On April 12, 1945, Franklin Delano Roosevelt, just three months into his fourth term and only 63 years old, passed away in Warm Springs, Georgia. Asked to provide a short eulogy for nationwide broadcast, Pultizer Prize winning playwright Robert Sherwood, who had joined FDR’s White House team in 1940 and directed the Overseas Division of the Office of War Information in 1942-44, wrote: “To those of us who knew and loved the President … the greatest memory we hold today is the memory of his indomitable good humor—his indomitable courage—his love for our country, his faith in our country…” It was that love and that faith, Sherwood stated, which not only enabled Roosevelt to confront the crises of economic depression and war without fear or hesitation, but also made him “one with every man who has fought for our country.” Indeed, Sherwood said: “There wasn’t a moment … when he wasn’t spiritually on the front line with the men who were fighting for freedom.” And finally, after urging Americans to honor their fallen president by “pledging renewed and increased devotion to the country and cause which he served so valiantly and for which he gave his life,” Sherwood declared: “We do not surrender to Death, as we would not surrender to the Nazis or Japanese. We continue to stand up and fight for our country and our cause. We continue to fight for Freedom of speech, Freedom of religion, Freedom from want, Freedom from fear.”

# Exercise 1
Decide whether each statement below agrees with the passage on Roosevelt's death and Sherwood's eulogy, answering yes or no and quoting the words of the passage that settle it. (a) Roosevelt died in Warm Springs, Georgia. (b) Sherwood joined Roosevelt's White House team in 1942. (c) Sherwood asked Americans to honor Roosevelt by pledging renewed devotion to the country and its cause.
# Exercise 2
Extend the passage on Roosevelt's death and Sherwood's eulogy beyond its final sentence.

# Source excerpt
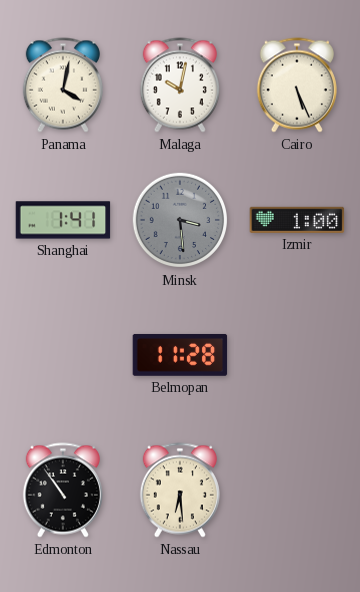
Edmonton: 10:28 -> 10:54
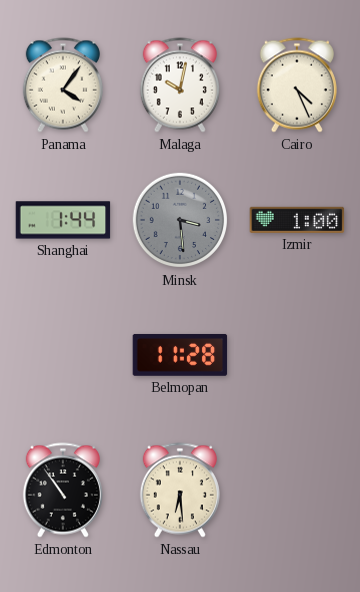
Panama: 4:02 -> 4:06
Cairo: 5:26 -> 4:26
Shanghai: 1:41 -> 1:44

# Final answer 1
(a) Yes: "passed away in Warm Springs, Georgia"
(b) No: "who had joined FDR’s White House team in 1940"
(c) Yes: "pledging renewed and increased devotion to the country and cause which he served so valiantly and for which he gave his life"

# Final answer 2
In the course of his twelve years as President, FDR had rallied Americans to fight the Great Depression and then Fascism. In the 1930s, he inspired, encouraged, and empowered them to redeem the nation’s promise and possibilities by taking up the labors and struggles of relief, recovery, reconstruction and reform known as the New Deal. Together, president and people severely tested each other, made mistakes and regrettable compromises, and suffered defeats and disappointments. But challenging each other to live up to their finest ideals, they ended up beating the Depression and advancing those ideals further than either had expected or even imagined possible.
Confronting fierce opposition from the right and conservative rich, they not only rejected authoritarianism, but also initiated revolutionary changes in American government and public life and radically extended American freedom, equality, and democracy. They subjected big business to public account and regulation, empowered the federal government to address the needs of working people, organized labor unions, fought for their rights, broadened and leveled the “We” in “We the People,” established a social security system, expanded the nation’s public infrastructure, improved the environment, cultivated the arts, refashioned popular culture, and—while much remained to be done—imbued themselves with fresh democratic convictions, hopes, and aspirations.
Then, in January 1941, when Roosevelt knew that a generation’s “rendezvous with destiny” had arrived, he put into words—the words of the Four Freedoms—all that Americans had been striving for not just since 1933 but, no less, since 1776. And once again President and People mobilized.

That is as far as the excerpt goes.